El papa León XIV expresó este martes su respaldo al memorándum de entendimiento alcanzado entre Estados Unidos e Irán para poner fin a más de tres meses de conflicto en Medio Oriente y manifestó su deseo de que el acuerdo permita cerrar definitivamente uno de los enfrentamientos más peligrosos de los últimos años.
Desde su residencia de verano en Castel Gandolfo, Italia, el pontífice celebró el avance diplomático y destacó la importancia del diálogo como alternativa a una nueva escalada militar.
“Gracias a Dios, al menos existe este memorándum que, según dicen, firmarán oficialmente el viernes”, afirmó ante periodistas.
Aunque reconoció que todavía quedan asuntos pendientes por resolver, León XIV sostuvo que la negociación representa un camino mucho más favorable que la continuación de las hostilidades.
“Espero que sea realmente una solución, que la guerra haya terminado de verdad y que podamos avanzar por el bien de todos”, agregó.
El Vaticano apuesta por una paz duradera
Las declaraciones del pontífice llegan pocos días antes de la firma formal del acuerdo entre Washington y Teherán, prevista para este viernes en el complejo turístico de Bürgenstock, Suiza.
El memorándum servirá como punto de partida para una segunda fase de negociaciones que, según el presidente estadounidense Donald Trump, debería desembocar en un acuerdo definitivo durante los próximos 60 días.
Entre los temas pendientes figuran la reapertura total del Estrecho de Ormuz, la situación del programa nuclear iraní y el levantamiento de sanciones económicas que afectan a Teherán.
En ese contexto, León XIV insistió en que el objetivo final debe ir más allá del cese de las hostilidades.
El jefe de la Iglesia Católica volvió a reclamar avances concretos hacia la eliminación de las armas nucleares y pidió trabajar sobre las consecuencias económicas y sociales que dejó el conflicto.
Una postura que lo enfrentó con Trump durante la guerra
El respaldo al acuerdo no modifica las diferencias que el pontífice mantuvo con la Casa Blanca durante los meses más intensos del conflicto.
Desde el inicio de la guerra, León XIV fue una de las voces internacionales más críticas de la estrategia militar impulsada por Washington e Israel.
Nacido en Chicago, el papa calificó como “verdaderamente inaceptable” la amenaza de Trump de destruir la civilización iraní y cuestionó reiteradamente la lógica de la escalada militar.
El papa León XIV celebró el memorándum entre Estados Unidos e Irán
También rechazó las declaraciones del secretario de Defensa estadounidense, Pete Hegseth, quien había sugerido que la ofensiva contaba con respaldo divino.
A su vez, desestimó las interpretaciones del vicepresidente JD Vance sobre la teoría de la “guerra justa” y dejó claro que el Vaticano seguiría defendiendo una salida diplomática independientemente de la posición adoptada por Washington.
La firma será en Suiza y abrirá una nueva etapa de negociaciones
La ceremonia prevista para este fin de semana en Suiza marcará formalmente el final de una guerra que comenzó el 28 de febrero y que alteró profundamente el equilibrio regional.

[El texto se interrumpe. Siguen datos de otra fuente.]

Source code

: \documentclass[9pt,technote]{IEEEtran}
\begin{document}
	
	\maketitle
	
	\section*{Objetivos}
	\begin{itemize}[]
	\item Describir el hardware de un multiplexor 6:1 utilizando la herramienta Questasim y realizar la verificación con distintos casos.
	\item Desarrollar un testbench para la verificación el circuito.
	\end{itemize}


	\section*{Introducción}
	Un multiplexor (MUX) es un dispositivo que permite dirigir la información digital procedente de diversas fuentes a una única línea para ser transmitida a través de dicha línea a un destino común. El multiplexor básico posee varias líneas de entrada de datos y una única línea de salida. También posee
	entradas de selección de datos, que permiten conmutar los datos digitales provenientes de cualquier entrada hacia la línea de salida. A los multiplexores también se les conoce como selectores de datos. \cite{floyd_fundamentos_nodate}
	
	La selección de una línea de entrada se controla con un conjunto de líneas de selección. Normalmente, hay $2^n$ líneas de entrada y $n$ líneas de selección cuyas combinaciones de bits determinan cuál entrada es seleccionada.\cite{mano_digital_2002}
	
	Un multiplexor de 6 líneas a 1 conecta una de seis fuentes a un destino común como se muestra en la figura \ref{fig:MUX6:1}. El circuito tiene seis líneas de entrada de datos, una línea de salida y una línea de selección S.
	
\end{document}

Según las partes involucradas, el acuerdo contempla la continuidad del cese de hostilidades, la reapertura progresiva del Estrecho de Ormuz y el inicio de una nueva ronda de negociaciones sobre cuestiones estratégicas.
Para el Vaticano, el desafío ahora será transformar el alto el fuego en una paz duradera.

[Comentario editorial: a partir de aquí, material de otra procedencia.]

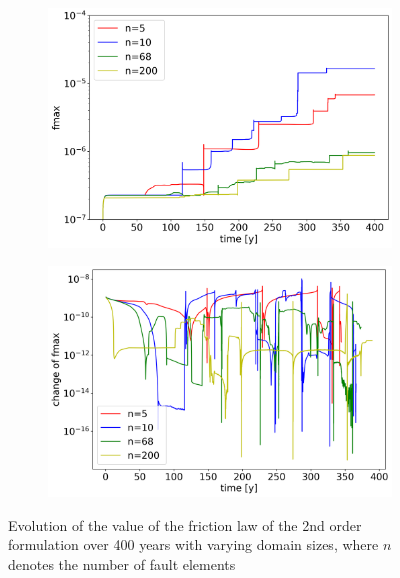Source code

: \begin{figure}[H]
	\centering
	\begin{subfigure}{0.45\textwidth}
		\centering
		\includegraphics[width=1\textwidth]{images/TANDEMtimeEvolutionFExtendedODEDifferentSizes.png}
		\label{fig:timeEvolution_2ndOrderODE_differentSizes}
	\end{subfigure}
	\begin{subfigure}{0.45\textwidth}
		\centering
		\includegraphics[width=1\textwidth]{images/TANDEMtimeEvolutionFLTEExtendedODEDifferentSizes.png}
		\label{fig:timeEvolution_LTE_2ndOrderODE_differentSizes}
	\end{subfigure}
	\caption{Evolution of the value of the friction law of the 2nd order formulation over 400 years with varying domain sizes, where $n$ denotes the number of fault elements}
\end{figure}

Por ese motivo, León XIV evitó presentar el memorándum como una solución definitiva y remarcó que todavía quedan numerosos desafíos por resolver.
Meloni respaldó la posición del papa
La postura del pontífice también tuvo repercusiones políticas en Europa.
La primera ministra italiana, Giorgia Meloni, respaldó públicamente los llamados del papa a consolidar la paz en Medio Oriente, una posición que contrastó con las críticas que Trump había dirigido al Vaticano durante los momentos más tensos del conflicto.
Las diferencias entre ambos líderes fueron abordadas durante un breve encuentro celebrado al margen de la cumbre del G7 en Francia.
Mientras tanto, el Vaticano continúa apostando por la diplomacia como única vía para evitar una nueva escalada regional y consolidar el proceso de negociación que comenzará formalmente tras la firma del acuerdo en Suiza.